L’impact du changement climatique en Chartreuse : le cas de la Réserve naturelle des Hauts de Chartreuse

Le changement climatique est aujourd’hui un enjeu majeur qui concerne tous les aspects de notre vie quotidienne. Ses effets sont déjà visibles dans nos paysages, nos activités et notre patrimoine naturel. C’est dans ce contexte que la démarche Natur’Adapt, expérimentée dans plusieurs Réserves naturelles en France, cherche à mieux comprendre et anticiper ces changements pour préserver notre environnement et nos territoires. La Réserve naturelle des Hauts de Chartreuse s’est inscrit dans cette démarche depuis 2023.

Étude diachronique sur l’évolution des milieux de la Réserve naturelle des Hauts de Chartreuse (2023)

En zones de montagne, l’évolution des milieux est influencée par des facteurs naturels (altitude, exposition, géologie, climat) et humains (pastoralisme, exploitation forestière). En lien avec la déprise agro-pastorale survenue au cours du XXe siècle, ces aspects dynamiques suscitent des questionnements sociaux qui renvoient à la notion de « fermeture des paysages ». Celle-ci peut être perçue tant comme l’expression physique de la perte de contrôle sur l’espace que du signe d’un regain de naturalité. Pour qualifier et quantifier l’évolution des milieux depuis le début du XXe siècle, la Réserve naturelle des Hauts de Chartreuse a produit une étude diachronique basée sur une cartographie par photointerprétation manuelle et une analyse comparative de photographies paysagères prises à des dates différentes depuis des points de vues similaires. 

Quelques résultats :

Le croisement de ces deux méthodes avec des données auxiliaires (géologie, altitude, documents de gestion, dires d’experts) a permis d’identifier et d’interpréter des dynamiques spécifiques telles que la lente densification des forêts subalpines anciennement exploitées, la progression en altitude des lisières des forêts montagnardes des flancs, le maintien des limites alpages-forêts sur les Hauts et la dynamique de stagnation relative des parties sommitales anciennement pâturées. Les causes de ces dynamiques peuvent être naturelles à l’image de la géologie, du climat, de la pédologie, et humaines telles que le maintien ou l’arrêt du pâturage, l’arrêt de l’exploitation forestière sur les Hauts et les changements ou abandons des pratiques des forestiers et des éleveurs dans les zones de flancs.

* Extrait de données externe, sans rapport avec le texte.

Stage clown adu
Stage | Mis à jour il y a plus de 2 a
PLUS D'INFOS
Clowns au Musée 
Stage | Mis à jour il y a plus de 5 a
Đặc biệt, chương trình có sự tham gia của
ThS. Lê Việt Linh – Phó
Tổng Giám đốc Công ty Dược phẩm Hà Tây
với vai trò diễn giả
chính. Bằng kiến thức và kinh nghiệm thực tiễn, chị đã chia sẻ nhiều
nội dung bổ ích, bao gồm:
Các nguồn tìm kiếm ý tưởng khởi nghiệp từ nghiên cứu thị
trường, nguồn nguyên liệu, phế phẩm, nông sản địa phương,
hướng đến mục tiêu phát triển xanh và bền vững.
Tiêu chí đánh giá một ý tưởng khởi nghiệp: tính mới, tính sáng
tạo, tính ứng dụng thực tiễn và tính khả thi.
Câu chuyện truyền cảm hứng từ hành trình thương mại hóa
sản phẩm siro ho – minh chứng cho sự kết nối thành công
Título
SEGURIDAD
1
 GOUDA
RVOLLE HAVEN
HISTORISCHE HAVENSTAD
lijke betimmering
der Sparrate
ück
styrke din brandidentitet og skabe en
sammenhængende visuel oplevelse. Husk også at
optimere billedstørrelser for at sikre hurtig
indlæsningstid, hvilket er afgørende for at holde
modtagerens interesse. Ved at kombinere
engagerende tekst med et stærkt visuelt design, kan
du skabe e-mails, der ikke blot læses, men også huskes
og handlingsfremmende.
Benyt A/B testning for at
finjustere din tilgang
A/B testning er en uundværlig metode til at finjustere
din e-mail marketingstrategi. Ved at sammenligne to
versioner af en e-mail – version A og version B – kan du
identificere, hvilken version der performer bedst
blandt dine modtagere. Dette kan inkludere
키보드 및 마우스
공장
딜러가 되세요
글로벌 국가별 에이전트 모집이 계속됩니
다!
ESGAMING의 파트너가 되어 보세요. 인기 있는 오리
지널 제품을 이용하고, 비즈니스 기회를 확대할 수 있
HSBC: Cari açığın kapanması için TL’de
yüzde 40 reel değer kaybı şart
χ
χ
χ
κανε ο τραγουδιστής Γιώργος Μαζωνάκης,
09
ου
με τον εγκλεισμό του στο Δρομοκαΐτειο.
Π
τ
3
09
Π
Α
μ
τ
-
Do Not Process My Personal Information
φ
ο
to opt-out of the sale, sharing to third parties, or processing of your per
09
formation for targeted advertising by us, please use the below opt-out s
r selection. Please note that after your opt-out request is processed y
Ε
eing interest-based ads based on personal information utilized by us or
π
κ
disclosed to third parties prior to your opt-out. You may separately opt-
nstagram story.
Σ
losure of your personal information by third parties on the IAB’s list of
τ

Démarche Natur’Adapt (depuis 2024)

Les effets du changement climatique commencent à s’observer sur la Réserve naturelle des Hauts de Chartreuse. Ces impacts se manifestent notamment à travers la baisse du niveau de glace dans les glacières souterraines et les demandes de stockage d’eau supplémentaire ou de réfection de captages d’eau préexistants sur les alpages. Face à ces constats, la Réserve se saisit de la méthodologie issue du projet LIFE Natur’Adapt, destinée aux gestionnaires d’aires protégées qui souhaitent se lancer dans une démarche prospective et adapter leurs pratiques de gestion et de protection. La démarche consiste en premier lieu à réaliser un diagnostic de vulnérabilité et d’opportunité sur une diversité d’éléments clés du territoire (activités humaines, patrimoine naturel et outils et moyens de gestion). Ce diagnostic est alimenté par des recherches bibliographiques et la mobilisation des acteurs techniques, scientifiques et du tourisme. 

Quelques résultats :

Dans la continuité des tendances déjà mesurées, les modèles climatiques visualisés projettent une augmentation des températures, une diminution de l’enneigement et une stagnation relative des cumuls de précipitations en Chartreuse (1500 m) à l’horizon lointain (2071-2100). Ces évolutions climatiques et d’autres sources de pression font émerger des vulnérabilités sur le site. Les usages écosystémiques et humains de l’eau sont menacés par le tarissement de certaines sources en été. La forte variabilité des conditions météorologiques d’une année à l’autre sort du domaine de flexibilité des éleveurs et les forêts sont exposées de façon accentuée aux sécheresses et aux attaques d’insectes ravageurs. De façon moins importante, des opportunités peuvent émerger en lien avec le changement climatique. L’allongement de la période clémente dans l’année est favorable aux suivis scientifiques, aux activités de plein air et à la remontée de certaines espèces en altitude. Cependant, les opportunités pour certains éléments du territoire peuvent devenir des sources de vulnérabilité pour d’autres. L’accès facilité au site en hiver et la concentration de la fréquentation humaine vers les périodes d’intersaison sont susceptibles d’accentuer le dérangement des espèces tout au long de l’année. Eux-mêmes sensibles aux évolutions climatiques, les outils et moyens de gestion de la RNNHC devraient connaître des modifications. Celles-ci se manifesteraient par un accroissement de la pression de surveillance lors des périodes d’intersaison et à travers la création de nouveaux outils pédagogiques.